What's Happening?
The Federal Trade Commission (FTC) has finalized a consent order against General Motors (GM) and its subsidiary OnStar for allegedly collecting and selling precise geolocation and driving-behavior data without consumers' informed consent. The FTC's action,
based on its authority under Section 5 of the FTC Act, highlights the agency's focus on ensuring that consumer data practices align with consumer expectations. The case arose from GM's sharing of driving data with third-party data brokers, which was then used by insurers to set premiums. The FTC's decision emphasizes the importance of clear consent and disclosure mechanisms in data collection practices.
Why It's Important?
This enforcement action by the FTC signals a significant shift in how consumer consent is evaluated, particularly in the context of connected devices and data flows. It underscores the need for companies to ensure that their data collection and sharing practices are transparent and align with consumer expectations. The case serves as a cautionary tale for businesses across various industries, not just the automotive sector, about the potential legal and reputational risks of inadequate consent mechanisms.
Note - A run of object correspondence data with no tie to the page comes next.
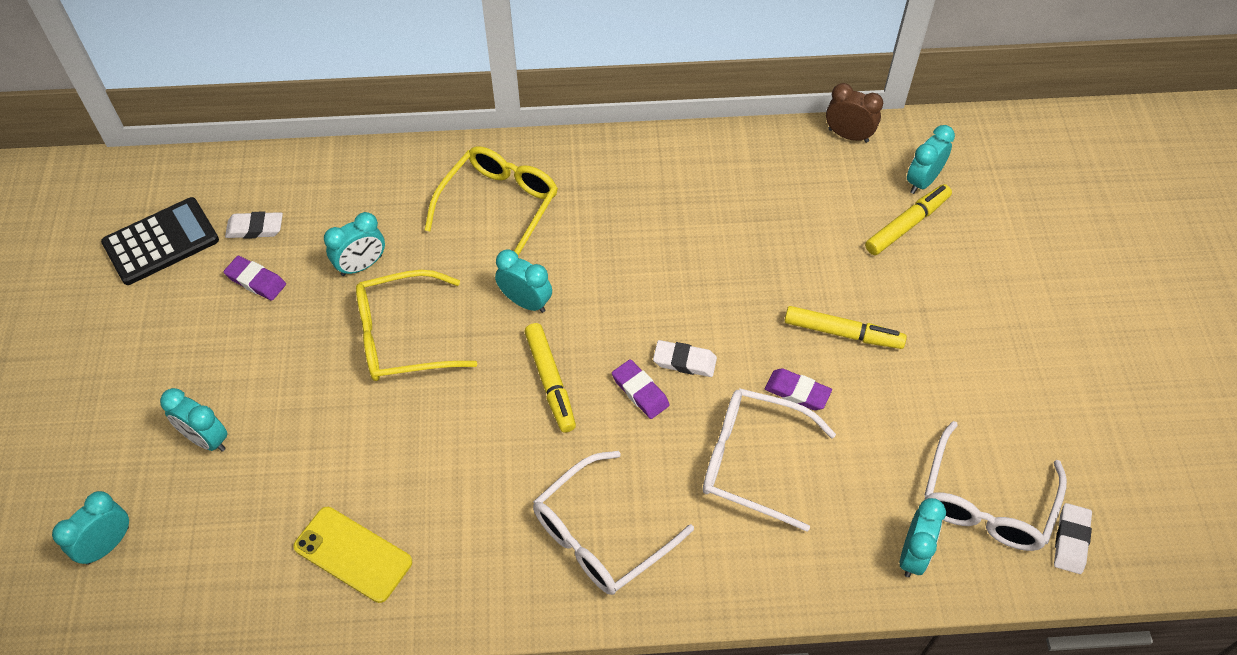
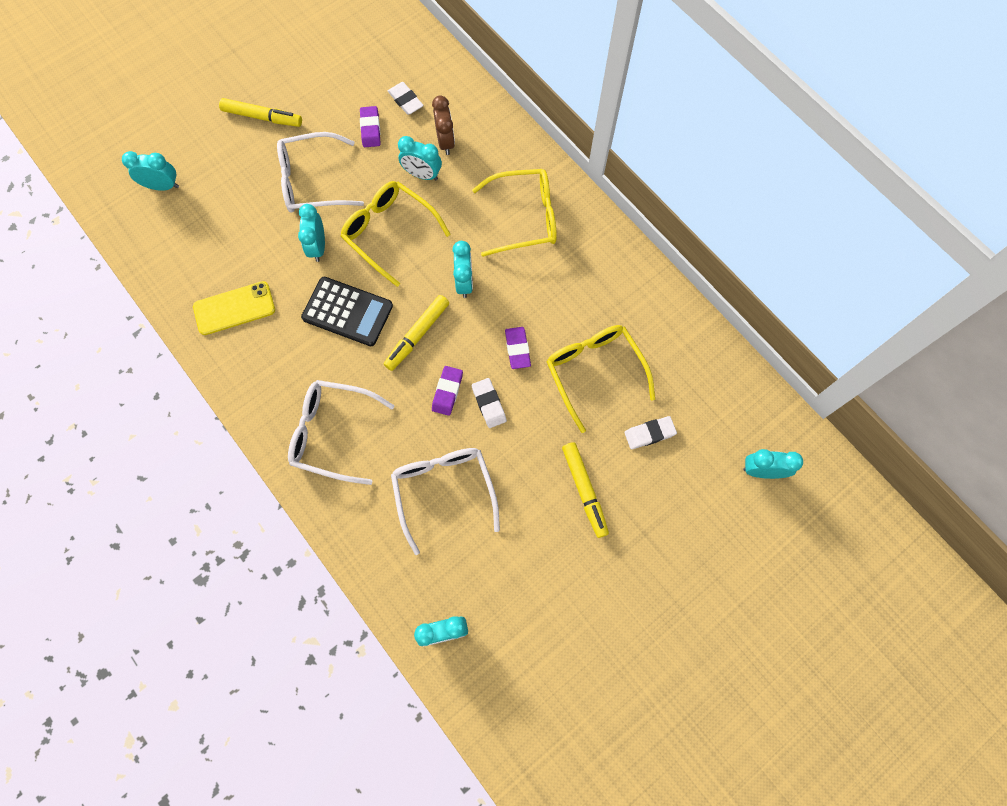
camera: 55 degrees right, 15 degrees up
black calculator [101,197,219,285] -> black calculator moved to [301,277,393,346]
turquoise clock [160,388,228,452] -> turquoise clock moved to [298,204,325,262]
yellow phone [293,507,412,603] -> yellow phone turned 75 degrees clockwise [193,281,275,335]
purple eraser [765,368,832,410] -> purple eraser moved to [505,327,531,369]
brown clock [826,83,883,143] -> brown clock moved to [432,95,455,155]
yellow marker [865,184,952,255] -> yellow marker moved to [219,98,302,127]
white glasses [924,421,1067,551] -> white glasses moved to [277,132,364,212]
white eraser [1054,503,1092,574] -> white eraser moved to [624,416,677,449]
none -> yellow glasses [547,325,655,433]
It also highlights the growing regulatory scrutiny on data privacy and consumer protection.
What's Next?
The FTC's order requires GM to improve its consent and disclosure practices, which may lead to changes in how the company and others in the industry handle consumer data. The case could prompt other companies to reevaluate their data privacy policies to ensure compliance with regulatory standards. Additionally, ongoing consumer litigation related to the case may further influence industry practices and legal interpretations of consent and data use.